AI-Cafe presents: The Information Bottleneck Principle for Analysis and Design of Neural Classifiers

Bernhard C. Geiger (Key Researcher at Know-Center GmbH, Austria)

The information bottleneck principle, a mathematical formulation of Occam's Razor, aim to create latent representations that are sufficient for a task and maximally compressed – a minimal sufficient statistic. In this talk, we first critically reflect on the application of the information bottleneck principle in deep learning, addressing the question whether and how compression can be connected to generalization performance. We discuss theoretical, experimental, and engineering evidence in the shape of non-vacuous generalization bounds, information plane analyses, and neural classifiers successfully trained using the information bottleneck principle. Taken together, these three perspectives suggest that compressed representations help improving generalization and robustness.
In the second, shorter part of the talk, we argue that (variational) approaches used to implement the intractable information bottleneck objective can also be successfully used to implement other information-theoretic objectives. We concretize this with the example of invariant representation learning for fair classification.

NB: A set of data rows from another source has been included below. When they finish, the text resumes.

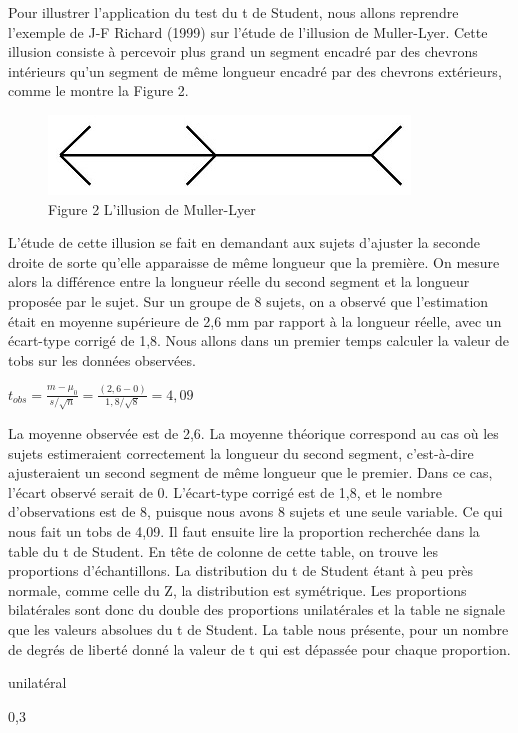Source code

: \documentclass[]{book}
\theoremstyle{definition}
\theoremstyle{definition}
\theoremstyle{definition}
\theoremstyle{remark}
\begin{document}
Pour illustrer l'application du test du t de Student, nous allons
reprendre l'exemple de J-F Richard (1999) sur l'étude de l'illusion de
Muller-Lyer. Cette illusion consiste à percevoir plus grand un segment
encadré par des chevrons intérieurs qu'un segment de même longueur
encadré par des chevrons extérieurs, comme le montre la Figure 2.

\begin{figure}
\centering
\includegraphics{MullerLyer.jpg}
\caption{Figure 2 L'illusion de Muller-Lyer}
\end{figure}

L'étude de cette illusion se fait en demandant aux sujets d'ajuster la
seconde droite de sorte qu'elle apparaisse de même longueur que la
première. On mesure alors la différence entre la longueur réelle du
second segment et la longueur proposée par le sujet. Sur un groupe de 8
sujets, on a observé que l'estimation était en moyenne supérieure de 2,6
mm par rapport à la longueur réelle, avec un écart-type corrigé de 1,8.
Nous allons dans un premier temps calculer la valeur de tobs sur les
données observées.

\(t_{obs} = \frac{m-\mu _{0}}{s/\sqrt{n}} = \frac{(2,6-0)}{1,8/\sqrt{8}} = 4,09\)

La moyenne observée est de 2,6. La moyenne théorique correspond au cas
où les sujets estimeraient correctement la longueur du second segment,
c'est-à-dire ajusteraient un second segment de même longueur que le
premier. Dans ce cas, l'écart observé serait de 0. L'écart-type corrigé
est de 1,8, et le nombre d'observations est de 8, puisque nous avons 8
sujets et une seule variable. Ce qui nous fait un tobs de 4,09. Il faut
ensuite lire la proportion recherchée dans la table du t de Student. En
tête de colonne de cette table, on trouve les proportions
d'échantillons. La distribution du t de Student étant à peu près
normale, comme celle du Z, la distribution est symétrique. Les
proportions bilatérales sont donc du double des proportions unilatérales
et la table ne signale que les valeurs absolues du t de Student. La
table nous présente, pour un nombre de degrés de liberté donné la valeur
de t qui est dépassée pour chaque proportion.

unilatéral

0,3
\end{document}
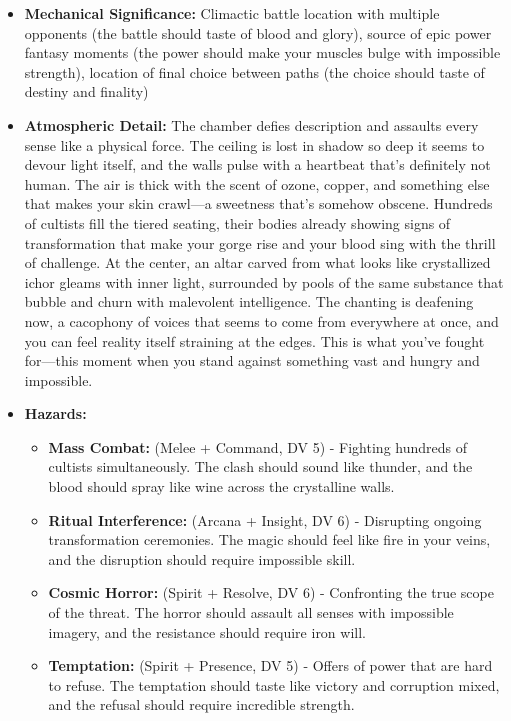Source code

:\documentclass[11pt]{article}
\begin{document}
\begin{enumerate}
\begin{itemize}
  \item \textbf{Mechanical Significance:} Climactic battle location with multiple opponents (the battle should taste of blood and glory), source of epic power fantasy moments (the power should make your muscles bulge with impossible strength), location of final choice between paths (the choice should taste of destiny and finality)
  \item \textbf{Atmospheric Detail:} The chamber defies description and assaults every sense like a physical force. The ceiling is lost in shadow so deep it seems to devour light itself, and the walls pulse with a heartbeat that's definitely not human. The air is thick with the scent of ozone, copper, and something else that makes your skin crawl—a sweetness that's somehow obscene. Hundreds of cultists fill the tiered seating, their bodies already showing signs of transformation that make your gorge rise and your blood sing with the thrill of challenge. At the center, an altar carved from what looks like crystallized ichor gleams with inner light, surrounded by pools of the same substance that bubble and churn with malevolent intelligence. The chanting is deafening now, a cacophony of voices that seems to come from everywhere at once, and you can feel reality itself straining at the edges. This is what you've fought for—this moment when you stand against something vast and hungry and impossible.
  \item \textbf{Hazards:}
    \begin{itemize}
    \item \textbf{Mass Combat:} (Melee + Command, DV 5) - Fighting hundreds of cultists simultaneously. The clash should sound like thunder, and the blood should spray like wine across the crystalline walls.
    \item \textbf{Ritual Interference:} (Arcana + Insight, DV 6) - Disrupting ongoing transformation ceremonies. The magic should feel like fire in your veins, and the disruption should require impossible skill.
    \item \textbf{Cosmic Horror:} (Spirit + Resolve, DV 6) - Confronting the true scope of the threat. The horror should assault all senses with impossible imagery, and the resistance should require iron will.
    \item \textbf{Temptation:} (Spirit + Presence, DV 5) - Offers of power that are hard to refuse. The temptation should taste like victory and corruption mixed, and the refusal should require incredible strength.
    \end{itemize}
  \end{itemize}
\end{enumerate}
\end{document}
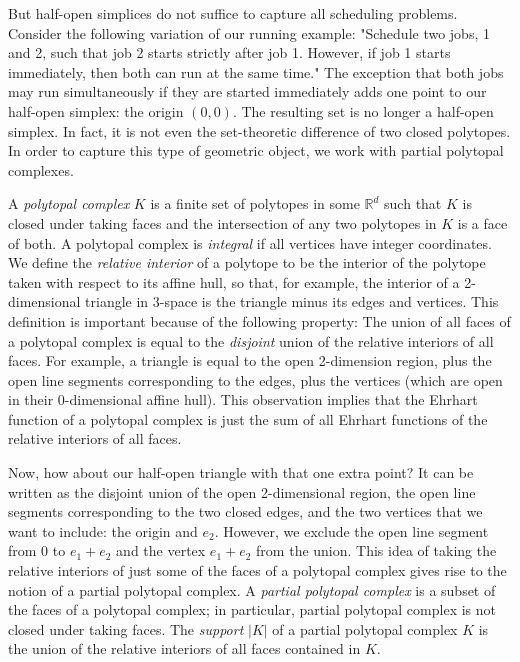 \documentclass[12pt,reqno]{amsart}
\numberwithin{definition}{section}
\theoremstyle{definition}
\newcommand{\RR}{\mathbb{R}}
\begin{document}
But half-open simplices do not suffice to capture all scheduling problems. Consider the following variation of our running example: "Schedule two jobs, 1 and 2, such that job 2 starts strictly after job 1. However, if job 1 starts immediately, then both can run at the same time." The exception that both jobs may run simultaneously if they are started immediately adds one point to our half-open simplex: the origin $(0,0)$. The resulting set is no longer a half-open simplex. In fact, it is not even the set-theoretic difference of two closed polytopes. In order to capture this type of geometric object, we work with partial polytopal complexes.

A \emph{polytopal complex} $K$ is a finite set of polytopes in some $\RR^d$ such that $K$ is closed under taking faces and the intersection of any two polytopes in $K$ is a face of both. A polytopal complex is \emph{integral} if all vertices have integer coordinates. We define the \emph{relative interior} of a polytope to be the interior of the polytope taken with respect to its affine hull, so that, for example, the interior of a 2-dimensional triangle in 3-space is the triangle minus its edges and vertices. This definition is important because of the following property: The union of all faces of a polytopal complex is equal to the \emph{disjoint} union of the relative interiors of all faces. For example, a triangle is equal to the open 2-dimension region, plus the open line segments corresponding to the edges, plus the vertices (which are open in their 0-dimensional affine hull). This observation implies that the Ehrhart function of a polytopal complex is just the sum of all Ehrhart functions of the relative interiors of all faces.

Now, how about our half-open triangle with that one extra point? It can be written as the disjoint union of the open 2-dimensional region, the open line segments corresponding to the two closed edges, and the two vertices that we want to include: the origin and $e_2$. However, we exclude the open line segment from 0 to $e_1+e_2$ and the vertex $e_1+e_2$ from the union. This idea of taking the relative interiors of just some of the faces of a polytopal complex gives rise to the notion of a partial polytopal complex. A \emph{partial polytopal complex} is a subset of the faces of a polytopal complex; in particular, partial polytopal complex is not closed under taking faces. The \emph{support} $|K|$ of a partial polytopal complex $K$ is the union of the relative interiors of all faces contained in $K$.
\end{document}
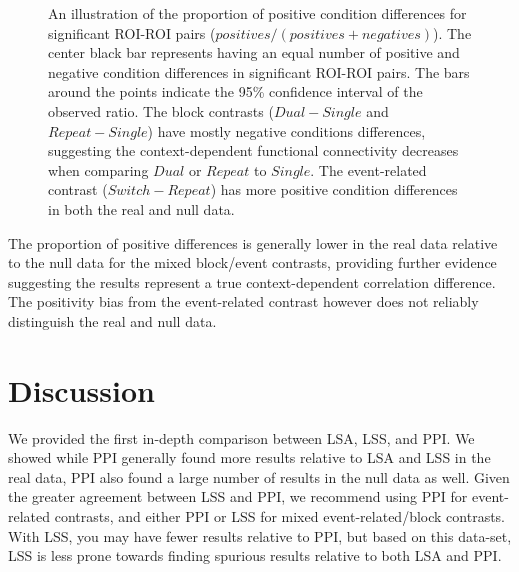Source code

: \documentclass[phd,figures,tables,ackpage,abstractpage,publicabstractpage]{uithesis}
\begin{document}
\begin{figure}[H]
  \centering
  \hfill
  \vfill
  \hfill
  \caption[Proportion of positive condition differences in LSA/LSS/PPI using participant data]{
    An illustration of the proportion of positive condition differences
    for significant ROI-ROI pairs ($positives / (positives + negatives)$).
    The center black bar represents having an equal number of positive
    and negative condition differences in significant
    ROI-ROI pairs.
    The bars around the points indicate the 95\% confidence interval
    of the observed ratio.
    The block contrasts ($Dual - Single$ and $Repeat - Single$) have mostly
    negative conditions differences, suggesting the context-dependent functional
    connectivity decreases when comparing $Dual$ or $Repeat$ to $Single$.
    The event-related contrast ($Switch - Repeat$) has more positive
    condition differences in both the real and null data.
  }
\label{fig:positive_bias}
\end{figure}

The proportion of positive differences is generally lower in the real data relative
to the null data for the mixed block/event contrasts,
providing further evidence suggesting the results represent a true context-dependent
correlation difference.
The positivity bias from the event-related contrast however does not
reliably distinguish the real and null data.

\section{Discussion}
We provided the first in-depth comparison between LSA, LSS, and PPI.
We showed while PPI generally found more results relative to LSA and LSS in the real data,
PPI also found a large number of results in the null data as well.
Given the greater agreement between LSS and PPI, we recommend using PPI
for event-related contrasts, and either PPI or LSS for mixed event-related/block contrasts.
With LSS, you may have fewer results relative to PPI, but based on this data-set,
LSS is less prone towards finding spurious results relative to both LSA and PPI.
\end{document}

We show that the resulting method has interesting and desirable properties, suggesting that information-theoretic objectives can be useful ingredients for deep learning.

Speakers

Bernhard C. Geiger

Bernhard C. Geiger received the Dipl.-Ing. degree in Electrical Engineering (with distinction), the Dr. techn. degree in Electrical and Information Engineering (with distinction), and the venia docendi in Theoretical Information Engineering from Graz University of Technology, Austria, in 2009, 2014, and 2023, respectively. Currently he is a Key Researcher at Know-Center GmbH, Graz, Austria, where he leads the research area on Methods & Algorithms for Artificial Intelligence. His research interests cover information theory for signal processing and machine learning, theory-assisted machine learning, and information-theoretic model reduction for Markov chains and hidden Markov models.